I often get phone calls from flight members who are looking for a second opinion or want to just run an idea by someone. I really enjoy having those conversations and talking through tough situations or new ideas with my teammates.

As a child, what job did you want to have when you grew up?
I wanted to be a teacher and an astronaut. I’ve lucked out in that the emergency management career field teaches many courses to the Air Force enterprise, to include chemical, biological, radiological and nuclear defense training.

What made you pursue engineering as a career?
Initially, I didn’t know that I would become part of the engineer community, but I’m very grateful that I’ve spent my whole career with many amazing engineer professionals. I enjoy math and science so I feel fortunate that I am able to work within my strengths.

What is your favorite part about being an Air Force CE?
I love the diversity that comes with being a CE. I’ve worked with architects, mechanical engineers, explosive ordnance disposal techs, firefighters, heavy equipment operators and many more. Engineers take care of the base and Airmen in almost every emergency situation and are incredible professionals.

Why is your job important to the Air Force mission?
Emergency managers are best known for the phrase “plan for the worst, hope for the best.” We think about the things that people don’t want to think about — natural disasters, major accidents, terrorist incidents, chemical and biological warfare, etc.— and then we plan for those things. It’s a labor of love that we never want to employ, but enables the Air Force mission when we have to.

What advice do you have for someone new to the engineering field? 
Spend time with the other crafts and Air Force specialty codes. Learning about other aspects of the CE community will make you better at your job. Also, spend time with the civilians in your work centers.
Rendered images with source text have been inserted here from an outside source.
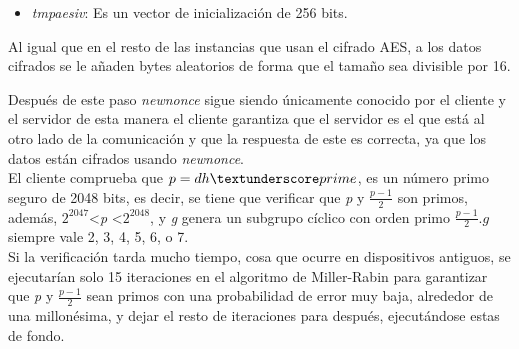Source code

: \begin{enumerate}
\begin{itemize}
\begin{itemize}
\begin{itemize}
					\item \emph{tmp\textunderscore aes\textunderscore iv}: Es un vector de inicialización de 256 bits.
				\end{itemize}
				Al igual que en el resto de las instancias que usan el cifrado AES, a los datos cifrados se le añaden bytes aleatorios de forma que el tamaño sea divisible por 16.
			\end{itemize}
		\end{itemize}
	Después de este paso \emph{new\textunderscore nonce} sigue siendo únicamente conocido por el cliente y el servidor de esta manera el cliente garantiza que el servidor es el que está al otro lado de la comunicación y que la respuesta de este es correcta, ya que los datos están cifrados usando \emph{new\textunderscore nonce}.\\
	El cliente comprueba que $p=dh\textunderscore prime$, es un número primo seguro de 2048 bits, es decir, se tiene que verificar que \emph{p} y $\frac{p-1}{2}$ son primos, además, $2^{2047}$\textless \emph{p} \textless $2^{2048}$, y \emph{g} genera un subgrupo cíclico con orden primo $\frac{p-1}{2}$.$g$ siempre vale 2, 3, 4, 5, 6, o 7.\\
	Si la verificación tarda mucho tiempo, cosa que ocurre en dispositivos antiguos, se ejecutarían solo 15 iteraciones en el algoritmo de Miller-Rabin para garantizar que \emph{p} y $\frac{p-1}{2}$ sean primos con una probabilidad de error muy baja, alrededor de una millonésima, y dejar el resto de iteraciones para después, ejecutándose estas de fondo.


\end{enumerate}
They have been doing the job for a long time and have so much goodness to offer if you’re willing to take the time to listen.

What motivates and inspires you the most?
I love seeing Airmen utilized for their strengths and talents. When we are able to leverage those capabilities within our Airmen we get serious buy-in for the Air Force enterprise. And of course, my own children! They have the most sincere hearts and interesting minds and I love being their mom; they inspire me to be better every day.

If there was one engineering marvel or achievement that you could have been a part of, what would that have been and why? 
Safe water supply; water provides life to everything. Once we were able to make safe water readily available, then we were able to prevent the spread of many diseases and increase the health of people and crops.